A 2012 UN report summarised 65 different estimated maximum sustainable population sizes. The most common estimate was eight billion, a little larger than the current population. But the estimates ranged from as few as two billion to, in one study, a staggering 1,024 billion.

These estimates all depend on so many assumptions that is difficult to say which is closest to the truth.

Ultimately the real determinant is how we choose to run our society. If some or all of us consume a lot of resources, the maximum sustainable population will be lower. If we find ways to each consume less, ideally without sacrificing our creature comforts, Earth will be able to support more of us.

Changes in technology, which are often wildly unpredictable, will also affect the maximum population.

In the early 20th Century, the global population problem was as much about the fertility of soil as the fertility of women. George Knibbs, in his 1928 book The Shadow of the World’s Future, suggested that if global population reached 7.8 billion, there would have to be much more efficient use of its surface.

Just three years later Carl Bosch won a Nobel Prize for helping develop chemical fertilisers, the production of which probably did more than anything to fuel the dramatic 20th-Century human population growth.
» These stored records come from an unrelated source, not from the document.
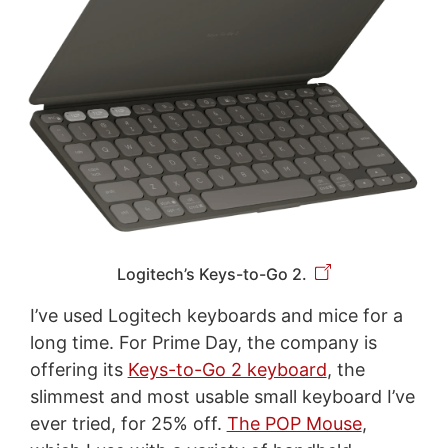
Logitech’s Keys-to-Go 2.
I’ve used Logitech keyboards and mice for a
long time. For Prime Day, the company is
offering its
Keys-to-Go 2 keyboard
, the
slimmest and most usable small keyboard I’ve
ever tried, for 25% off.
The POP Mouse
,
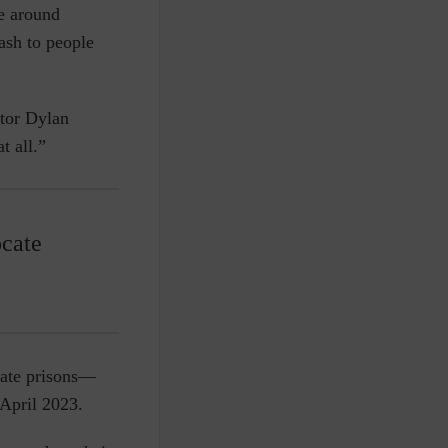
e around
ash to people
ator Dylan
t all.”
ocate
state prisons—
 April 2023.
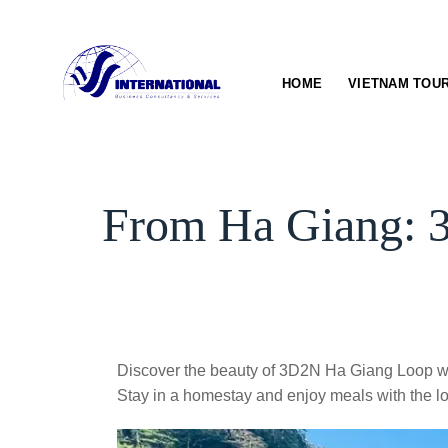
Skip
to
content
HOME
VIETNAM TOU
From Ha Giang: 3
Discover the beauty of 3D2N Ha Giang Loop wi
Stay in a homestay and enjoy meals with the lo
In the very distant future, technology could lead to much larger sustainable human populations if some people could eventually live off planet Earth.

In the few decades since humans first ventured out into space, our ambitions have jumped from simple stargazing to the living away from Earth and inhabiting other planets. Many eminent thinkers, including physicist Stephen Hawking, say colonising other worlds is critical for the ultimate survival of our species.
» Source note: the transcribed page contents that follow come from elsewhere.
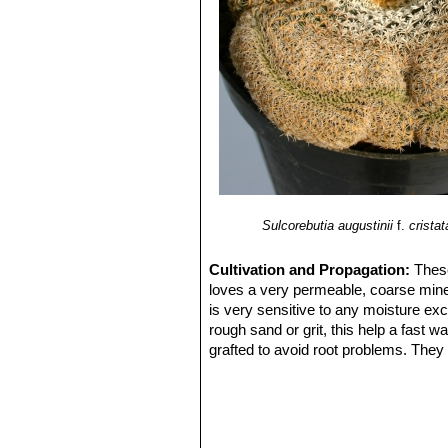
Sulcorebutia augustinii
f.
cristat
Cultivation and Propagation:
These
loves a very permeable, coarse minera
is very sensitive to any moisture exc
rough sand or grit, this help a fast 
grafted to avoid root problems. They n
flowers ,as well as for their health. 
Grafted plants are very easy to grow,
my be useful in the hottest summer 
Propagation:
Cutting, grafting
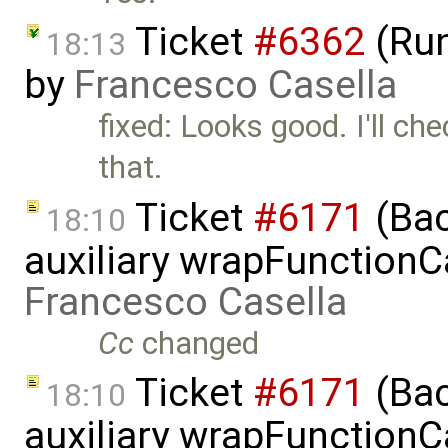
Ticket
#6362
(Run
18:13
by
Francesco Casella
fixed: Looks good. I'll c
that.
Ticket
#6171
(Bac
18:10
auxiliary wrapFunctionCal
Francesco Casella
Cc
changed
Ticket
#6171
(Bac
18:10
auxiliary wrapFunctionCal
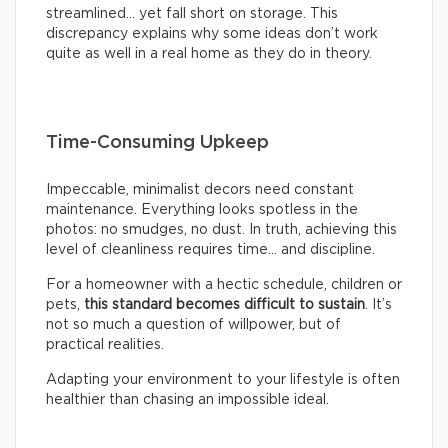
streamlined… yet fall short on storage. This
discrepancy explains why some ideas don’t work
quite as well in a real home as they do in theory.
Time-Consuming Upkeep
Impeccable, minimalist decors need constant
maintenance. Everything looks spotless in the
photos: no smudges, no dust. In truth, achieving this
level of cleanliness requires time… and discipline.
For a homeowner with a hectic schedule, children or
pets,
this standard becomes difficult to sustain
. It’s
not so much a question of willpower, but of
practical realities.
Adapting your environment to your lifestyle is often
healthier than chasing an impossible ideal.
However, even though NASA’s Kepler mission has discovered a large number of Earth-like planets, we do not know much about them and they are all very far beyond our reach. So a move to another planet does not offer an imminent answer to our problems.

For the foreseeable future, Earth is our only home and we must find a way to live on it sustainably. It seems clear that that requires scaling back our consumption, in particular a transition to low-carbon lifestyles, and improving the status of women worldwide. Only when we have done these things will we really be able to estimate how many people our planet can sustainably hold.